**Assignment 1**
Write out the records from the start through the line containing "nformação que pode", swapping "Lire la suite" for "Voir plus" and leaving the rest unchanged.

**Page extract**
<<<<

What should be evident as we review this letter is that the Christians to whom James wrote were tested and tempted by essentially the same things that test and try us. Certainly, trials and hurt come to all of us, and temptations abound for each Christian. James is not merely telling that this will happen, but he equips us to grow through trials.
I am not suggesting that Christians in Canada are imprisoned because of their Faith. Certainly, they are not being murdered because they are Christians at the present time, nor are they debarred from work because they believe in the Lord Jesus. However, such things have happened in the recent past, and the threat is always there. Baptists were imprisoned in Quebec during the 50s and 60s for the high crime of preaching the message of life in Jesus the Lord. I have personally known people blackballed by their union because they would not deny their Faith.
The current political climate, with the multiplication of “hate laws,” certainly threatens those who wish to speak of biblical morality. Indeed, people have been haled before “human rights tribunals in several provinces. Even a Roman Catholic Bishop has been threatened both by a provincial human rights tribunal and threatened through condemnation by parliamentarians and federal politicians. Physical and fiscal opposition is a very real possibility for the conscientious Christian in modern Canada.
If Christians in Malaysia, Indonesia, Iraq and Iran, India, Viet Nam and Mexico live under constant and intense threat of death and loss of property today, should we be surprised at the potential for such injury even in Canada? However, it seems to me that the pressure to conform to this present, dying world is far greater than is the threat of physical opposition. Paul urges Christians, “I appeal to you therefore, brothers, by the mercies of God, to present your bodies as a living sacrifice, holy and acceptable to God, which is your spiritual worship. Do not be conformed to this world, but be transformed by the renewal of your mind, that by testing you may discern what is the will of God, what is good and acceptable and perfect” ROMANS 12:1, 2].

>>>>

**Assignment 2**
In the sermon excerpt, where were Baptists imprisoned during the 50s and 60s?

Page-level text extractions
<<<<

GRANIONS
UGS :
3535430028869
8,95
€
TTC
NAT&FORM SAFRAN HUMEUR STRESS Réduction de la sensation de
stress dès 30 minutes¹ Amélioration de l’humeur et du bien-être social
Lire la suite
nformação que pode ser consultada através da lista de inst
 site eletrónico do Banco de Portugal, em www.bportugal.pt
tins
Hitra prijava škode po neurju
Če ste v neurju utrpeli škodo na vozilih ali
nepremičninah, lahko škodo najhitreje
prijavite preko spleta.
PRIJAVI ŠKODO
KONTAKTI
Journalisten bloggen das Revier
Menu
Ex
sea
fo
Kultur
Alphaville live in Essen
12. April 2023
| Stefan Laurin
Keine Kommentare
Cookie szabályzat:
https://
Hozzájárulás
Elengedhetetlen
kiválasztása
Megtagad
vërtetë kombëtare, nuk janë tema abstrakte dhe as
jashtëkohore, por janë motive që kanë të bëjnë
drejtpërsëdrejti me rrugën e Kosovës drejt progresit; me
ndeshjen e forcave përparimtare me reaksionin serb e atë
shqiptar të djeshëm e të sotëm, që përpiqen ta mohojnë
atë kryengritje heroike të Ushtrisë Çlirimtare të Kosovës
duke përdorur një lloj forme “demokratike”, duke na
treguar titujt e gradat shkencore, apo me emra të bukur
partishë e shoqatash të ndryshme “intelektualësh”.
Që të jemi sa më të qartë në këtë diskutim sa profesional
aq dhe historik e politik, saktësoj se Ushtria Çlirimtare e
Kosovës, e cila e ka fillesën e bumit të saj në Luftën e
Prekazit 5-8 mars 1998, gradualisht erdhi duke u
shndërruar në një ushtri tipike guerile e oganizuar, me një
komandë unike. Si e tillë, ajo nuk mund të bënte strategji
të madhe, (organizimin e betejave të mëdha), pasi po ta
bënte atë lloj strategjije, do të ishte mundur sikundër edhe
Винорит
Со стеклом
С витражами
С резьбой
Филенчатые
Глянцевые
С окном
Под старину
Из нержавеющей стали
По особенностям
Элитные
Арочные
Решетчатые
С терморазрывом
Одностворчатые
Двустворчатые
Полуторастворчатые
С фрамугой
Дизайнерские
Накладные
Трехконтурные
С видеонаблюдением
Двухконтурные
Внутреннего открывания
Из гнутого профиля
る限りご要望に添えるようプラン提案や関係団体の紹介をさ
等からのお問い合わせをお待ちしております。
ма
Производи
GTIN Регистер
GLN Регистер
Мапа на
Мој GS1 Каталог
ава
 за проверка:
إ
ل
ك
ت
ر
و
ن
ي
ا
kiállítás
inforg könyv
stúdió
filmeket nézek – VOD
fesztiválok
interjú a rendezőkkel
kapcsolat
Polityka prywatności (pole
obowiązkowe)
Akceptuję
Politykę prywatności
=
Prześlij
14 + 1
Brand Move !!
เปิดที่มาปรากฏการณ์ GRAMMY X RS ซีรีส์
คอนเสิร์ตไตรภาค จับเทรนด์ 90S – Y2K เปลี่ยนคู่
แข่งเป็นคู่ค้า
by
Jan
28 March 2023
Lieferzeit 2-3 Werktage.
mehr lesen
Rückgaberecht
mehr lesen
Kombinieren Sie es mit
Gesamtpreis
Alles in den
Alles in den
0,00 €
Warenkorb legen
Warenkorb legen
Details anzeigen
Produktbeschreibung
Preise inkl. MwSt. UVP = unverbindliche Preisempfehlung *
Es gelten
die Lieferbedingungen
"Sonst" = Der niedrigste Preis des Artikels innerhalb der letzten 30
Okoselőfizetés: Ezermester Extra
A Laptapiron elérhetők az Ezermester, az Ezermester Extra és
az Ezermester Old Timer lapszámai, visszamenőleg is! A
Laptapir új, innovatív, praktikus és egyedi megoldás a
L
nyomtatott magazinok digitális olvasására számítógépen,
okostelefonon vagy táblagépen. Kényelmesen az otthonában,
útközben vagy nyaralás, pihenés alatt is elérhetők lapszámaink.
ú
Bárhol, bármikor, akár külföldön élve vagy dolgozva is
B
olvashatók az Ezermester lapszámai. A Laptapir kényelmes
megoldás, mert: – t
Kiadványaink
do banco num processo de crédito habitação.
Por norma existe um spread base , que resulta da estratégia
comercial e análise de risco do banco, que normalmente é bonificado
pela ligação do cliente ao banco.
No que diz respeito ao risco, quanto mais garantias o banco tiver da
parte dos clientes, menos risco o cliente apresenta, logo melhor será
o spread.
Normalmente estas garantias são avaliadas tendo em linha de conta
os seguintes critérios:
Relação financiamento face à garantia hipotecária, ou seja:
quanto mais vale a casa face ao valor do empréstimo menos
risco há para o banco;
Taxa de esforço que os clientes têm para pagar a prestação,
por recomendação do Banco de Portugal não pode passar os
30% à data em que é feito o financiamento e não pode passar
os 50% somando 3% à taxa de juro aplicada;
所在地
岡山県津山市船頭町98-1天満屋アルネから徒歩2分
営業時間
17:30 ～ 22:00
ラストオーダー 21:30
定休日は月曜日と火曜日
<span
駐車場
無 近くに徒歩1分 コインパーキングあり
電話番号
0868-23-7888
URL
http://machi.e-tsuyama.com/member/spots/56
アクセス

>>>>

**Answer area 1**
GRANIONS
UGS :
3535430028869
8,95
€
TTC
NAT&FORM SAFRAN HUMEUR STRESS Réduction de la sensation de
stress dès 30 minutes¹ Amélioration de l’humeur et du bien-être social
Voir plus
nformação que pode ser consultada através da lista de inst

**Answer area 2**
In Quebec.